Archbishop Ameyu revealed that Pope Francis who just visited the country was saddened by the killings and called on the government to take responsibility to address the issue of pastoralists and their cattle marauding around the farmers’ areas.
“The Holy Father was saddened like anyone of us but had to continue with his important visit. We understand that the Archbishop of Canterbury already made a very strong comment regarding the killing of over 20 people in Kajo Keji,” he said. “This means the three churchmen were aware of the information that came from Kajo Keji town and they were very saddened by the killing of the innocent people.”
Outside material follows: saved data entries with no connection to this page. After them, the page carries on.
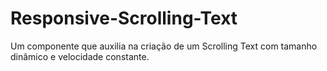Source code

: # Responsive-Scrolling-Text
Um componente que auxilia na criação de um Scrolling Text com tamanho dinâmico e velocidade constante.
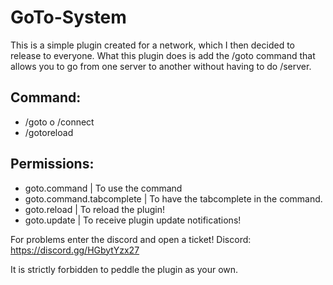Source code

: # GoTo-System

This is a simple plugin created for a network, which I then decided to release to everyone. What this plugin does is add the /goto command that allows you to go from one server to another without having to do /server.


## Command:
- /goto <server> o /connect <server>
- /gotoreload

## Permissions:
- goto.command | To use the command
- goto.command.tabcomplete | To have the tabcomplete in the command.
- goto.reload | To reload the plugin!
- goto.update | To receive plugin update notifications!

For problems enter the discord and open a ticket!
Discord: https://discord.gg/HGbytYzx27

It is strictly forbidden to peddle the plugin as your own.
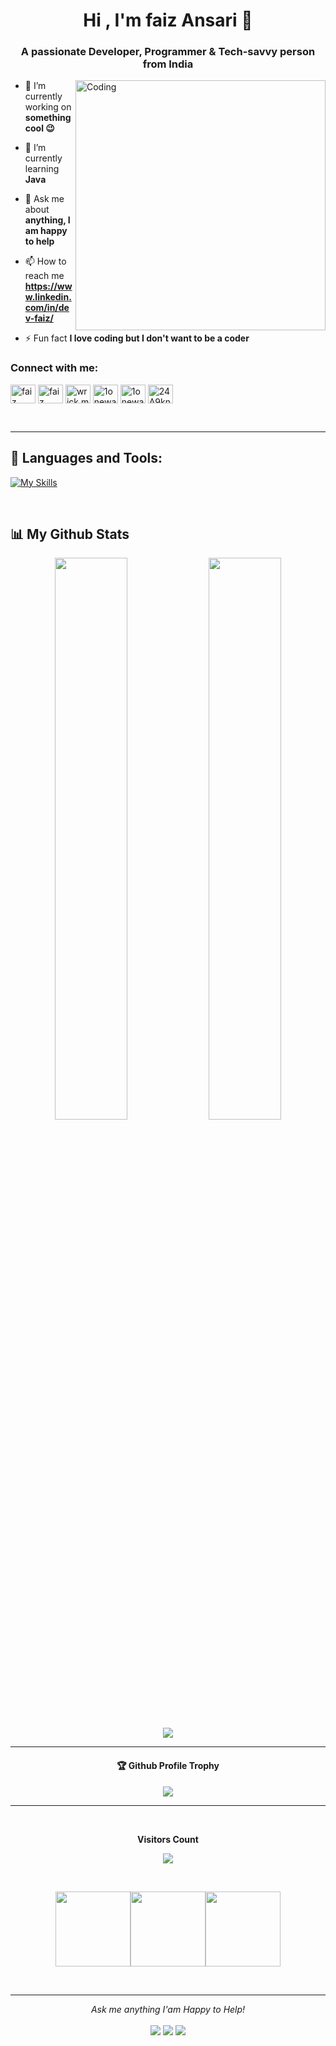 
<h1 align="center">Hi , I'm faiz Ansari 👋</h1>
<h3 align="center">A passionate Developer, Programmer & Tech-savvy person from India</h3>


<img align="right" alt="Coding" width="400" src="https://github.com/Dev-faiz/main/coding-freak%20(1).gif">

- 🔭 I’m currently working on **something cool 😉**

- 🌱 I’m currently learning **Java**

- 💬 Ask me about **anything, I am happy to help**

- 📫 How to reach me **https://www.linkedin.com/in/dev-faiz/**

- ⚡ Fun fact **I love coding but I don't want to be a coder**







<h3 align="left">Connect with me:</h3>
<p align="left">
<a href="https://twitter.com/iamefzi" target="blank"><img align="center" src="https://raw.githubusercontent.com/rahuldkjain/github-profile-readme-generator/master/src/images/icons/Social/twitter.svg" alt="faiz" height="30" width="40" /></a>
<a href="https://linkedin.com/in/dev-faiz" target="blank"><img align="center" src="https://raw.githubusercontent.com/rahuldkjain/github-profile-readme-generator/master/src/images/icons/Social/linked-in-alt.svg" alt="faiz" height="30" width="40" /></a>
<a href="https://fb.com/wrick.mondal.90" target="blank"><img align="center" src="https://raw.githubusercontent.com/rahuldkjain/github-profile-readme-generator/master/src/images/icons/Social/facebook.svg" alt="wrick.mondal.90" height="30" width="40" /></a>
<a href="https://www.hackerrank.com/faizkfz" target="blank"><img align="center" src="https://raw.githubusercontent.com/rahuldkjain/github-profile-readme-generator/master/src/images/icons/Social/hackerrank.svg" alt="1onewalker" height="30" width="40" /></a>
<a href="https://leetcode.com/faizkfz/" target="blank"><img align="center" src="https://raw.githubusercontent.com/rahuldkjain/github-profile-readme-generator/master/src/images/icons/Social/leet-code.svg" alt="1onewalker" height="30" width="40" /></a>
<a href="https://discord.gg/WRKxQA9K" target="blank"><img align="center" src="https://raw.githubusercontent.com/rahuldkjain/github-profile-readme-generator/master/src/images/icons/Social/discord.svg" alt="24A9knG" height="30" width="40" /></a>
</p>


<br>

---

## 🚀 Languages and Tools:


[![My Skills](https://skillicons.dev/icons?i=js,html,css,java,mysql,spring,hibernate,git,netlify,vscode)](https://skillicons.dev)

<br>

## 📊 My Github Stats
<p align="center">
  <img width="48%" src="https://github-readme-stats.vercel.app/api?username=dev-faiz&show_icons=true&theme=tokyonight" />
  <img width="48%" src="https://github-readme-streak-stats.herokuapp.com/?user=Dev-faiz&theme=tokyonight" />
  <img src="https://github-readme-stats.vercel.app/api/top-langs/?username=Dev-faiz&theme=tokyonight" align="center" />
</p>

---

<div align="center">
  <h4>🏆 Github Profile Trophy</h4>
  <a href="https://github.com/ryo-ma/github-profile-trophy">
    <img src="https://github-profile-trophy.vercel.app/?username=Dev-faiz&column=7"/>
  </a>
</div>

---

<div align="center">
<br><p align="centre"><b>Visitors Count</b></p>  
<p align="center"><img align="center" src="https://profile-counter.glitch.me/{Dev-faiz}/count.svg" /></p> 
<br></div>

<p align="center">
<img align="" height='120px' src="https://github.com/Dev-faiz/Dev-faiz/blob/main/Geometric%20White.gif" /><img align="" height='120px' src="https://raw.githubusercontent.com/rodrigograca31/rodrigograca31/master/matrix.svg" /><img align="" height='120px' src="https://github.com/dev-faiz/dev-faiz/blob/main/Geometric%20White.gif" />
</p>
<br>


<hr>
<p align="center">
  <i>Ask me anything I'am Happy to Help! </i>
  <br><br>
<a target="_blank" href="https://www.linkedin.com/in/mriganka10/"><img src="https://img.shields.io/badge/-LinkedIn-0077B5?style=for-the-badge&logo=Linkedin&logoColor=white"></img></a>
<a target="_blank" href="mailto:mrigankamondal10@gmail.com"><img src="https://img.shields.io/badge/-Gmail-D14836?style=for-the-badge&logo=Gmail&logoColor=white"></img></a>
<a target="_blank" href="https://twitter.com/mriganka_18"><img src="https://img.shields.io/badge/-Twitter-1DA1F2?style=for-the-badge&logo=Twitter&logoColor=white"></img></a>
<br>
</p>
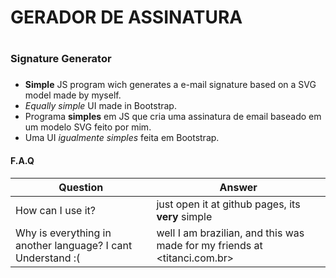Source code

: # GERADOR DE ASSINATURA <h1>
  
### Signature Generator <h3>
  
  
* **Simple** JS program wich generates a e-mail signature based on a SVG model made by myself.
* *Equally simple* UI made in Bootstrap.
* Programa **simples** em JS que cria uma assinatura de email baseado em um modelo SVG feito por mim.
* Uma UI *igualmente simples* feita em Bootstrap.

#### F.A.Q <h4>

Question  | Answer
--------- | ------
How can I use it? | just open it at github pages, its **very** simple
Why is everything in another language? I cant Understand :( | well I am brazilian, and this was made for my friends at <titanci.com.br>
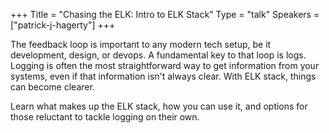 +++
Title = "Chasing the ELK: Intro to ELK Stack"
Type = "talk"
Speakers = ["patrick-j-hagerty"]
+++

The feedback loop is important to any modern tech setup, be it development, design, or devops. A fundamental key to that loop is logs. Logging is often the most straightforward way to get information from your systems, even if that information isn't always clear. With ELK stack, things can become clearer.
 
Learn what makes up the ELK stack, how you can use it, and options for those reluctant to tackle logging on their own.

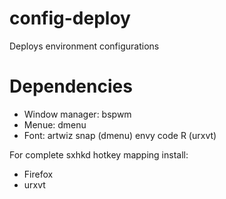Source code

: config-deploy
=============

Deploys environment configurations

Dependencies
============

* Window manager: bspwm
* Menue: dmenu
* Font: artwiz snap (dmenu) envy code R (urxvt)

For complete sxhkd hotkey mapping install:

* Firefox
* urxvt
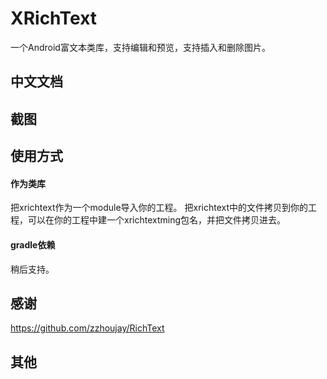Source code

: # XRichText
一个Android富文本类库，支持编辑和预览，支持插入和删除图片。

## 中文文档

## 截图

## 使用方式
#### 作为类库
把xrichtext作为一个module导入你的工程。
把xrichtext中的文件拷贝到你的工程，可以在你的工程中建一个xrichtextming包名，并把文件拷贝进去。

#### gradle依赖
稍后支持。

## 感谢
https://github.com/zzhoujay/RichText

## 其他
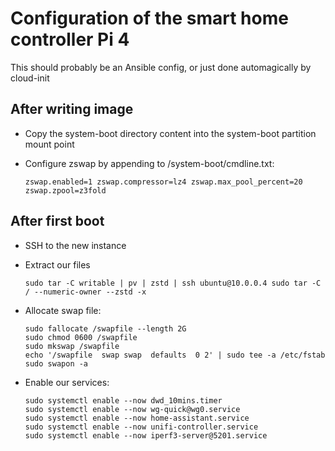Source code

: # Configuration of the smart home controller Pi 4

This should probably be an Ansible config, or just done automagically by cloud-init

## After writing image

* Copy the system-boot directory content into the system-boot partition mount point

* Configure zswap by appending to /system-boot/cmdline.txt:

      zswap.enabled=1 zswap.compressor=lz4 zswap.max_pool_percent=20 zswap.zpool=z3fold

## After first boot

* SSH to the new instance

* Extract our files

      sudo tar -C writable | pv | zstd | ssh ubuntu@10.0.0.4 sudo tar -C / --numeric-owner --zstd -x

* Allocate swap file:

      sudo fallocate /swapfile --length 2G
      sudo chmod 0600 /swapfile
      sudo mkswap /swapfile
      echo '/swapfile  swap swap  defaults  0 2' | sudo tee -a /etc/fstab
      sudo swapon -a

* Enable our services:

      sudo systemctl enable --now dwd_10mins.timer
      sudo systemctl enable --now wg-quick@wg0.service
      sudo systemctl enable --now home-assistant.service
      sudo systemctl enable --now unifi-controller.service
      sudo systemctl enable --now iperf3-server@5201.service
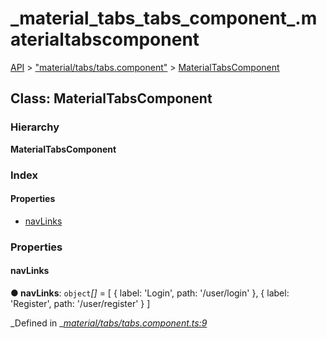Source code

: # \_material\_tabs\_tabs\_component\_.materialtabscomponent

[API](../../api-1.md) &gt; ["material/tabs/tabs.component"](../modules/_material_tabs_tabs_component_.md) &gt; [MaterialTabsComponent](_material_tabs_tabs_component_.materialtabscomponent.md)

## Class: MaterialTabsComponent

### Hierarchy

**MaterialTabsComponent**

### Index

#### Properties

* [navLinks](_material_tabs_tabs_component_.materialtabscomponent.md#navlinks)

### Properties

#### navLinks

**● navLinks**: `object`_\[\]_ = \[ { label: 'Login', path: '/user/login' }, { label: 'Register', path: '/user/register' } \]

_Defined in _[_material/tabs/tabs.component.ts:9_](https://github.com/authumn/authumn-angular/blob/93ce399/projects/authumn-angular/src/material/tabs/tabs.component.ts#L9)


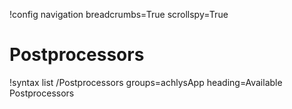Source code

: !config navigation breadcrumbs=True scrollspy=True

# Postprocessors

!syntax list /Postprocessors groups=achlysApp heading=Available Postprocessors
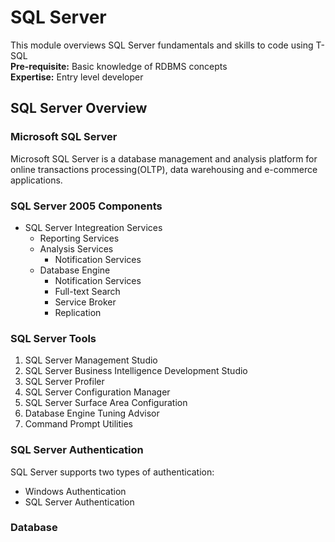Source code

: # SQL Server
This module overviews SQL Server fundamentals and skills to code using T-SQL  
**Pre-requisite:** Basic knowledge of RDBMS concepts  
**Expertise:** Entry level developer  

## SQL Server Overview 

### Microsoft SQL Server
Microsoft SQL Server is a database management and analysis platform for online transactions processing(OLTP), data warehousing and e-commerce applications.  

### SQL Server 2005 Components
- SQL Server Integreation Services
  - Reporting Services
  - Analysis Services
    - Notification Services
  - Database Engine
    - Notification Services
    - Full-text Search
    - Service Broker
    - Replication  
    
### SQL Server Tools
1. SQL Server Management Studio
2. SQL Server Business Intelligence Development Studio
3. SQL Server Profiler
4. SQL Server Configuration Manager
5. SQL Server Surface Area Configuration
6. Database Engine Tuning Advisor
7. Command Prompt Utilities

### SQL Server Authentication
SQL Server supports two types of authentication:  
- Windows Authentication
- SQL Server Authentication

### Database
Ameyu said the church is always saddened when innocent people are killed and the authorities keep silent because security is the government’s responsibility.
“The protection of the people is on the government so the government should be the first to come out and see what had happened,” he admonished. “Maybe now after the visit of the Holy Father, we will ask this government to continue to look for those who are killing people on the way, even their villages.”
He said there has been friction between pastoralists and farmers since 2017 and that this made President Salva Kiir issue a decree ordering herders and their cattle to return to their places of origin but it was not obeyed.
“It is unfortunate that, especially in Central Equatoria, these killers have not yet been apprehended and we would like to encourage the government to take responsibility because silence will be like condoning the killing of innocent people,” Ameyu said. “We believe that the government is trying its level best to pressurize the herdsmen but not so much.”